=== Begin Enclosure ===

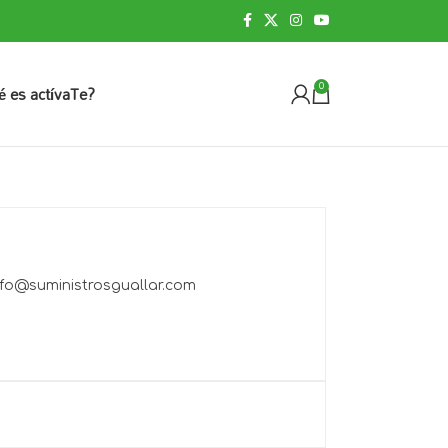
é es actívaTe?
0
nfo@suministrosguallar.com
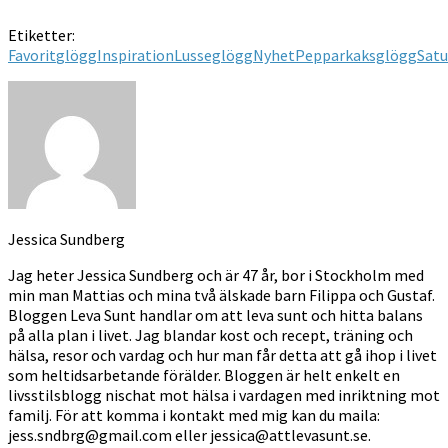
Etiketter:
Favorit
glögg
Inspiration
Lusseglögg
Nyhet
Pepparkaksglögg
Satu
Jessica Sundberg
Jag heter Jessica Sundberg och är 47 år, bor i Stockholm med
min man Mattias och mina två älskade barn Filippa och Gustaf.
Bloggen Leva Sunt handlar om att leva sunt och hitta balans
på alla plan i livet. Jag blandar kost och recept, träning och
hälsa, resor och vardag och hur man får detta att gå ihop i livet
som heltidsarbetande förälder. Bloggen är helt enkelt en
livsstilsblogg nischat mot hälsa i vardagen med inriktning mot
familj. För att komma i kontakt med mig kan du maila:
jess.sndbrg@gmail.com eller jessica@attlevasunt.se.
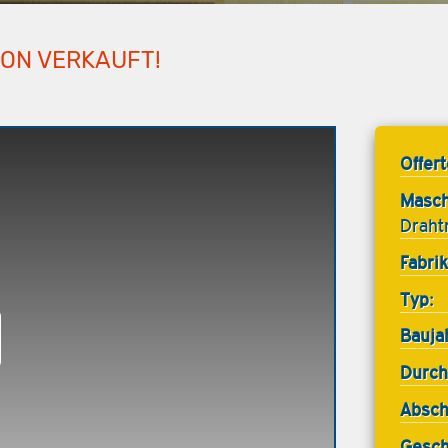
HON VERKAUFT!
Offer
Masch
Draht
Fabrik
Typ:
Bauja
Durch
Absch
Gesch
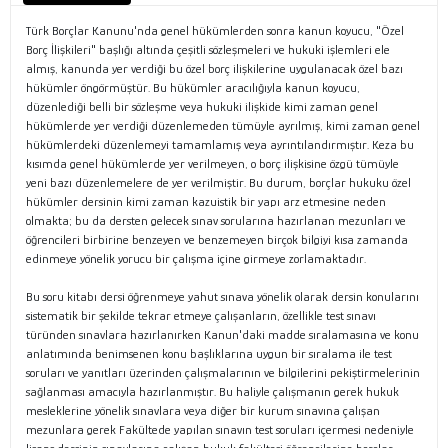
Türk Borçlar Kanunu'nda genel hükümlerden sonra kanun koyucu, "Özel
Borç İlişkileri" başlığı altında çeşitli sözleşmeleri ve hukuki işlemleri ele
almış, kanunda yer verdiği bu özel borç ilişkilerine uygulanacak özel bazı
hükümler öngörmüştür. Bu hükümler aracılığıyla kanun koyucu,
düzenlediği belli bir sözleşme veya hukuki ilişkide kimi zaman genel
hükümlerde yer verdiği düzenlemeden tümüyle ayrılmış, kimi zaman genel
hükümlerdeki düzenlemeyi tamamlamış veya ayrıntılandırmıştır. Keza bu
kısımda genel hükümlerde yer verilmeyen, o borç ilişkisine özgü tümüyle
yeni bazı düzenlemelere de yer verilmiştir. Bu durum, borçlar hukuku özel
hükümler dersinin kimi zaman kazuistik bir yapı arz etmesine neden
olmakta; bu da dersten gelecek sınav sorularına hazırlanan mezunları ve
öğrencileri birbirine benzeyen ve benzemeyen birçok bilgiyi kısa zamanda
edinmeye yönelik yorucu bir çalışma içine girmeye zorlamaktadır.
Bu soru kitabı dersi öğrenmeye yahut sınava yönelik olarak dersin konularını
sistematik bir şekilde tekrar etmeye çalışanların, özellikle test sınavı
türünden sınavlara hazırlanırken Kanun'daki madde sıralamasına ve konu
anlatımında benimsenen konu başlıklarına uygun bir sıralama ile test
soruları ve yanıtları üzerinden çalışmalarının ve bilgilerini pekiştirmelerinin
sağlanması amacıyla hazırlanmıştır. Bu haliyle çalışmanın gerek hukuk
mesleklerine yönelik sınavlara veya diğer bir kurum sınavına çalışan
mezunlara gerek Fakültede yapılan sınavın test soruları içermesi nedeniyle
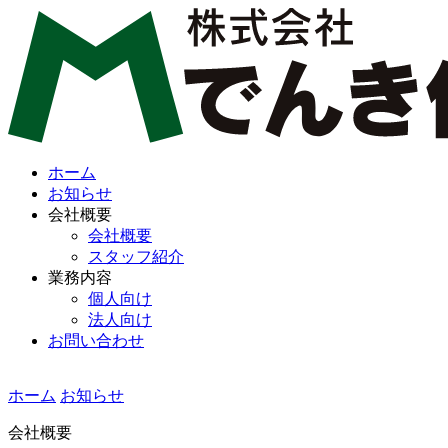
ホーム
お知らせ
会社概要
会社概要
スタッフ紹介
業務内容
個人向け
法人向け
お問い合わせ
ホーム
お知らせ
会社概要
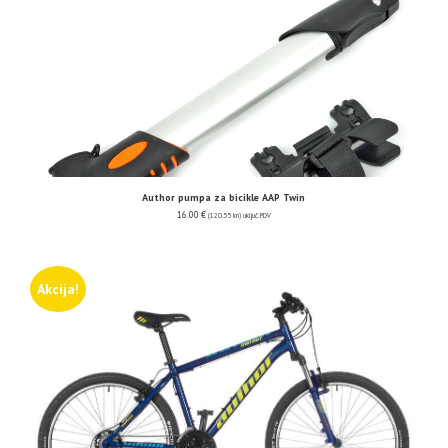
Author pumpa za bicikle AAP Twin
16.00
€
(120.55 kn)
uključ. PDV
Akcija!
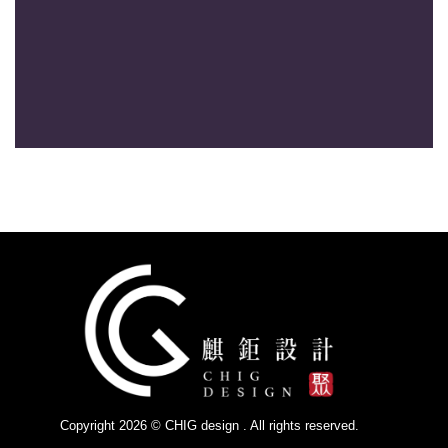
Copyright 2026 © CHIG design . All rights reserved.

=== End Enclosure ===

* [Work to be completed]
Leave out the pictures, and please output only the lines from the line that contains "(120.55 kn)" through the end of the data, both ends included.

* [Expected answer]
(120.55 kn)
uključ. PDV
Akcija!
Copyright 2026 © CHIG design . All rights reserved.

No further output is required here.